» EXERCISE OBJECTIVE:
Reproduce verbatim the lines of the records from the first line up to and including the line that contains "[v(77.76, 22.27) *".

--- start ENTRIES ---

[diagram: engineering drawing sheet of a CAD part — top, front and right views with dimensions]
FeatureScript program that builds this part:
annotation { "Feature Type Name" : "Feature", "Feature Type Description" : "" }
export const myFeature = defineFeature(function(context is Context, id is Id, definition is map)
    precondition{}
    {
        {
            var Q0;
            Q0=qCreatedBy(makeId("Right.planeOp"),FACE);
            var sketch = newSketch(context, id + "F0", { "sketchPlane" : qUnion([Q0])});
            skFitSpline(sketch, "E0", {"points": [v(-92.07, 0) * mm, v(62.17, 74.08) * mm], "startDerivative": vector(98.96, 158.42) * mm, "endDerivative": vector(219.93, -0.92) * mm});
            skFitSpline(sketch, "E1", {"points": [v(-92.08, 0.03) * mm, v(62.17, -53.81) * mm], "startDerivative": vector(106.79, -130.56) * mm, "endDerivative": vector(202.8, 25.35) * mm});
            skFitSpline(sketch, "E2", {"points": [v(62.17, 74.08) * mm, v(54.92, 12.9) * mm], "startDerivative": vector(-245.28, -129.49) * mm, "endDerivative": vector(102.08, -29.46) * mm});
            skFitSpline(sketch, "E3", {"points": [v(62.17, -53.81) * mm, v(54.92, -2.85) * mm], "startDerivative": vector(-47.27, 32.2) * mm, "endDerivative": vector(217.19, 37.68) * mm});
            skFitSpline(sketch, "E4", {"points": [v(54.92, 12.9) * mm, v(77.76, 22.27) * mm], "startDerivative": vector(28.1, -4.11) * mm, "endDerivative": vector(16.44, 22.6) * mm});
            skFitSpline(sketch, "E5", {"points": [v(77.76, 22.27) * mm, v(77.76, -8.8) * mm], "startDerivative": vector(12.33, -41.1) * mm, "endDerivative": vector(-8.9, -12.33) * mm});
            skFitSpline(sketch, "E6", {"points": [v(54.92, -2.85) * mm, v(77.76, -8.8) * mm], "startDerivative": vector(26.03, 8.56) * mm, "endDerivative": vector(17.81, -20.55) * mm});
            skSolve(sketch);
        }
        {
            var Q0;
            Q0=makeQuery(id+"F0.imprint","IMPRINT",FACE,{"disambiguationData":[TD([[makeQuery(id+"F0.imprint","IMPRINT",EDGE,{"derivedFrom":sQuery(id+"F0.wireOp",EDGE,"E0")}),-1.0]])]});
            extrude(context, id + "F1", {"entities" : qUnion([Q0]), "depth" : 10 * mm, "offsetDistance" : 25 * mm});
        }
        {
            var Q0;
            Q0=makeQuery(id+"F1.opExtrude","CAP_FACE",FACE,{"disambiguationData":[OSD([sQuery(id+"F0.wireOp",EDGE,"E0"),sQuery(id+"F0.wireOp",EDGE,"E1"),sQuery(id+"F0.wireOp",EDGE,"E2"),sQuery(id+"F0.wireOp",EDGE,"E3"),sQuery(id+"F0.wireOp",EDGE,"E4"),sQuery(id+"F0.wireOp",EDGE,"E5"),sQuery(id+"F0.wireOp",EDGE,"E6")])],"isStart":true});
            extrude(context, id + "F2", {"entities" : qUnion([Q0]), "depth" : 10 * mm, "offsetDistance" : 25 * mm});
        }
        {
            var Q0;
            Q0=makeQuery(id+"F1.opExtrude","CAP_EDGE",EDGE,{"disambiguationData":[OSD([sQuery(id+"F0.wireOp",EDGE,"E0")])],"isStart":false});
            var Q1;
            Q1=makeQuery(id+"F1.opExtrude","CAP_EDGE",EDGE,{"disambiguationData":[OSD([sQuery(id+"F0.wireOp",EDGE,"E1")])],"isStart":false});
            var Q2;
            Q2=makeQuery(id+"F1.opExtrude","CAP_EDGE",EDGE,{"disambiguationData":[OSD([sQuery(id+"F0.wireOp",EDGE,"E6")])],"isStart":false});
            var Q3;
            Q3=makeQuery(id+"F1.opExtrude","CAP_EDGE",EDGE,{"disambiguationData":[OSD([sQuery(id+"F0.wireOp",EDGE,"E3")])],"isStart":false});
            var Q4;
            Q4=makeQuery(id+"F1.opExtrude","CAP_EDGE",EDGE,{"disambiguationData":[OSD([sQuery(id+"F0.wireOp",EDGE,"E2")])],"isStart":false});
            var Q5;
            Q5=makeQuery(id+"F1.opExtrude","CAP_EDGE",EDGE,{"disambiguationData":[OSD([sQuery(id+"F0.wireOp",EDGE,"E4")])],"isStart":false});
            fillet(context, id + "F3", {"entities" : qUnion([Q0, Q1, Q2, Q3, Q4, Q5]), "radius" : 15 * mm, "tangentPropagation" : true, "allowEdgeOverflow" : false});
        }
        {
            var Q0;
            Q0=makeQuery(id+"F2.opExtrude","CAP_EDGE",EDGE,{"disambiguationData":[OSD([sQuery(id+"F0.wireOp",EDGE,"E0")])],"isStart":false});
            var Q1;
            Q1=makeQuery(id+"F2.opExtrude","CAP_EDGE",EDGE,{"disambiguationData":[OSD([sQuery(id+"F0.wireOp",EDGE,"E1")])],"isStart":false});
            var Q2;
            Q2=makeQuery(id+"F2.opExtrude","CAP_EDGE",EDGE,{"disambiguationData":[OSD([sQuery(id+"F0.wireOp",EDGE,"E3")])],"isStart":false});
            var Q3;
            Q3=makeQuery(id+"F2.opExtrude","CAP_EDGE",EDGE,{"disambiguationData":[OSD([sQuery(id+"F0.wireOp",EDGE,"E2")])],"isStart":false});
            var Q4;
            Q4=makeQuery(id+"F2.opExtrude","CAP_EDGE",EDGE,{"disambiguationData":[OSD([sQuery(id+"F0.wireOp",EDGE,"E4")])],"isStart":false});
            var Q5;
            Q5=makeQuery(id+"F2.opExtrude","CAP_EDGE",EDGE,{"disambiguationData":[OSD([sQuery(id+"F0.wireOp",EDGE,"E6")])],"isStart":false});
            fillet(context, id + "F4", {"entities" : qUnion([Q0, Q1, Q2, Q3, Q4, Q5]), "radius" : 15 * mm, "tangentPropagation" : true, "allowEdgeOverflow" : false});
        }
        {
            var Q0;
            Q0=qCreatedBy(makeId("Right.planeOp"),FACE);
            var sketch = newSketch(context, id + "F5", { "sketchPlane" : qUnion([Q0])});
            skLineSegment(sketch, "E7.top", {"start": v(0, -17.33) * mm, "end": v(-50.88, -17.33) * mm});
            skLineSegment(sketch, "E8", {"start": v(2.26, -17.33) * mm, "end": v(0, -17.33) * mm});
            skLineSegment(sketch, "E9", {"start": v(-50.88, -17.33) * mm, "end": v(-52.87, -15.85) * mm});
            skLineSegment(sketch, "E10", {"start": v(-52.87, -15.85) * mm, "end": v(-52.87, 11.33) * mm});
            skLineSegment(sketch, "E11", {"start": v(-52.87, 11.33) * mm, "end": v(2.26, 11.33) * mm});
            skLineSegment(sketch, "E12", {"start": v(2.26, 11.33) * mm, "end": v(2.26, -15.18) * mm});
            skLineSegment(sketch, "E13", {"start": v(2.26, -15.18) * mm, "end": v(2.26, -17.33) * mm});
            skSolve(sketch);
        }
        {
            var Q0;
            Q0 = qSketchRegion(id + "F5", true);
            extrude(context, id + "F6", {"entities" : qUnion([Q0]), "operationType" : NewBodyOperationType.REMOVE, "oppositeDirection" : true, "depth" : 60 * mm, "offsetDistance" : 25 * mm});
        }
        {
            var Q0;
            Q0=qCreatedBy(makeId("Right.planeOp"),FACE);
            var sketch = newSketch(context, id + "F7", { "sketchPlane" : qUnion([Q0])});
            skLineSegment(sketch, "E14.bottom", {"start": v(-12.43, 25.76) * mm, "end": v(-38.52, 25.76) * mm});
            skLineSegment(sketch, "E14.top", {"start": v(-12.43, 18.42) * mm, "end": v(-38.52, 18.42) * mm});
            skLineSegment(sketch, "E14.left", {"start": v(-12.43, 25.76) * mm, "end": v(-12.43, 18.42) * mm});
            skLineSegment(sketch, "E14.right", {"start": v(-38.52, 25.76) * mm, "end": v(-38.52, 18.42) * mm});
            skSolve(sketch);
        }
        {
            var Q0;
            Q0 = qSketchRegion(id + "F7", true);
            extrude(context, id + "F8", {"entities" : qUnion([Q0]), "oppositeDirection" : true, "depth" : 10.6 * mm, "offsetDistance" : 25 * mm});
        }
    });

--- end ENTRIES ---

» CORRECT OUTPUT:
[diagram: engineering drawing sheet of a CAD part — top, front and right views with dimensions]
FeatureScript program that builds this part:
annotation { "Feature Type Name" : "Feature", "Feature Type Description" : "" }
export const myFeature = defineFeature(function(context is Context, id is Id, definition is map)
    precondition{}
    {
        {
            var Q0;
            Q0=qCreatedBy(makeId("Right.planeOp"),FACE);
            var sketch = newSketch(context, id + "F0", { "sketchPlane" : qUnion([Q0])});
            skFitSpline(sketch, "E0", {"points": [v(-92.07, 0) * mm, v(62.17, 74.08) * mm], "startDerivative": vector(98.96, 158.42) * mm, "endDerivative": vector(219.93, -0.92) * mm});
            skFitSpline(sketch, "E1", {"points": [v(-92.08, 0.03) * mm, v(62.17, -53.81) * mm], "startDerivative": vector(106.79, -130.56) * mm, "endDerivative": vector(202.8, 25.35) * mm});
            skFitSpline(sketch, "E2", {"points": [v(62.17, 74.08) * mm, v(54.92, 12.9) * mm], "startDerivative": vector(-245.28, -129.49) * mm, "endDerivative": vector(102.08, -29.46) * mm});
            skFitSpline(sketch, "E3", {"points": [v(62.17, -53.81) * mm, v(54.92, -2.85) * mm], "startDerivative": vector(-47.27, 32.2) * mm, "endDerivative": vector(217.19, 37.68) * mm});
            skFitSpline(sketch, "E4", {"points": [v(54.92, 12.9) * mm, v(77.76, 22.27) * mm], "startDerivative": vector(28.1, -4.11) * mm, "endDerivative": vector(16.44, 22.6) * mm});
            skFitSpline(sketch, "E5", {"points": [v(77.76, 22.27) * mm, v(77.76, -8.8) * mm], "startDerivative": vector(12.33, -41.1) * mm, "endDerivative": vector(-8.9, -12.33) * mm});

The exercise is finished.